• SELECTED EXCERPT:
My own suggestion is to limit the break-up to three categories:

Grammar
Translation
General

Also, I can't help but to be curious as to your idea of recruiting volunteers to help you oversee the forums. Is that still on, and if so, when will that go into effect? Each of the forums has so many intelligent people who regularly go the extra mile to help all of us, so I see no problem with not having enough volunteers.

Once again, my compliments...

Neal


----------



## mkellogg

El alabamiano,

That's my next question.  Let's not talk about it yet!

Mike


----------



## Spicy

I think is a good idea to create a subforum for vocabulary-
Personally speacking this is what I need mostly

----------------------



			
				mkellogg said:
			
		

> I'm surprised by the number of votes for leaving it the same, but if that is what works best, that's fine.  My concern is that it will become overwhelming as the forum continues to grow.  What happens in another month when we have twice as many posts per day?
> 
> I've been searching for a modification to the forum software that will alllow people to see all the posts in all the sub-forums at the same time, but I haven't found it yet...
> 
> Searchability is a big issue:  If we create a subforum for vocabulary, we could modify the "New Thread" page so that instead of "title" and "message", the options are "word or phrase" & "Example sentence or context".  If we could get people to follow those rules, then I could even, someday, deliver the thread titles as links in the main dictionary.


----------



## mkellogg

OK, I figured out how to do it.  We can create subforums (if that's what we decide) and still let people browse all sub-forums at once.

For example, here's an example link that will allow you to browse all subforums at once:
http://forum.wordreference.com/search.php?do=getdaily&days=1000&f=1 

I could set up the same for any sub-forums of Spanish-English that we might decide on.

• TASK SET:
**1.** For each statement about the forum thread, answer yes or no and quote the words of the thread that decide it. (a) Neal proposes splitting the forum into three categories. (b) Mike answers Neal's question about volunteers right away. (c) Mike found a way to create subforums while still letting people browse all of them at once.
**2.** Print the part of the forum thread starting with "Also, I can't" and going on through "having enough volunteers.".
The rows play no part in what is asked here.

• EXTRACTED INFORMATION:
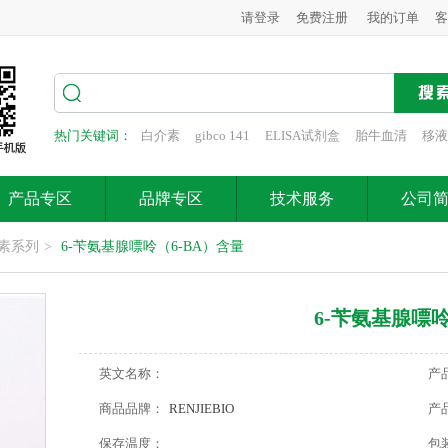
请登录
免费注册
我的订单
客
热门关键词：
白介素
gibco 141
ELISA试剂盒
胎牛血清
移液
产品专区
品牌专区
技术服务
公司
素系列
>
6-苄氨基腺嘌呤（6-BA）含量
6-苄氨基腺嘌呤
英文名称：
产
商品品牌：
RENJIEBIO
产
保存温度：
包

--

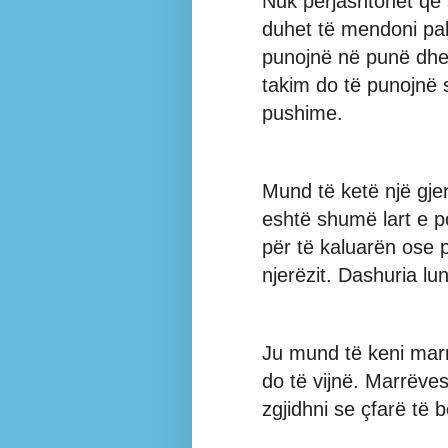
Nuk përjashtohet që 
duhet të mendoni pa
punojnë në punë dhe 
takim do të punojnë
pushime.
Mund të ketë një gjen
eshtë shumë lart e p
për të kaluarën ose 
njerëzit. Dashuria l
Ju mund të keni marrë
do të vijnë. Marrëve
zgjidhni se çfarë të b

• TASK-BY-TASK RESULTS:
**1.**
(a) Yes: "My own suggestion is to limit the break-up to three categories"
(b) No: "Let's not talk about it yet!"
(c) Yes: "We can create subforums (if that's what we decide) and still let people browse all sub-forums at once."

**2.**
Also, I can't help but to be curious as to your idea of recruiting volunteers to help you oversee the forums. Is that still on, and if so, when will that go into effect? Each of the forums has so many intelligent people who regularly go the extra mile to help all of us, so I see no problem with not having enough volunteers.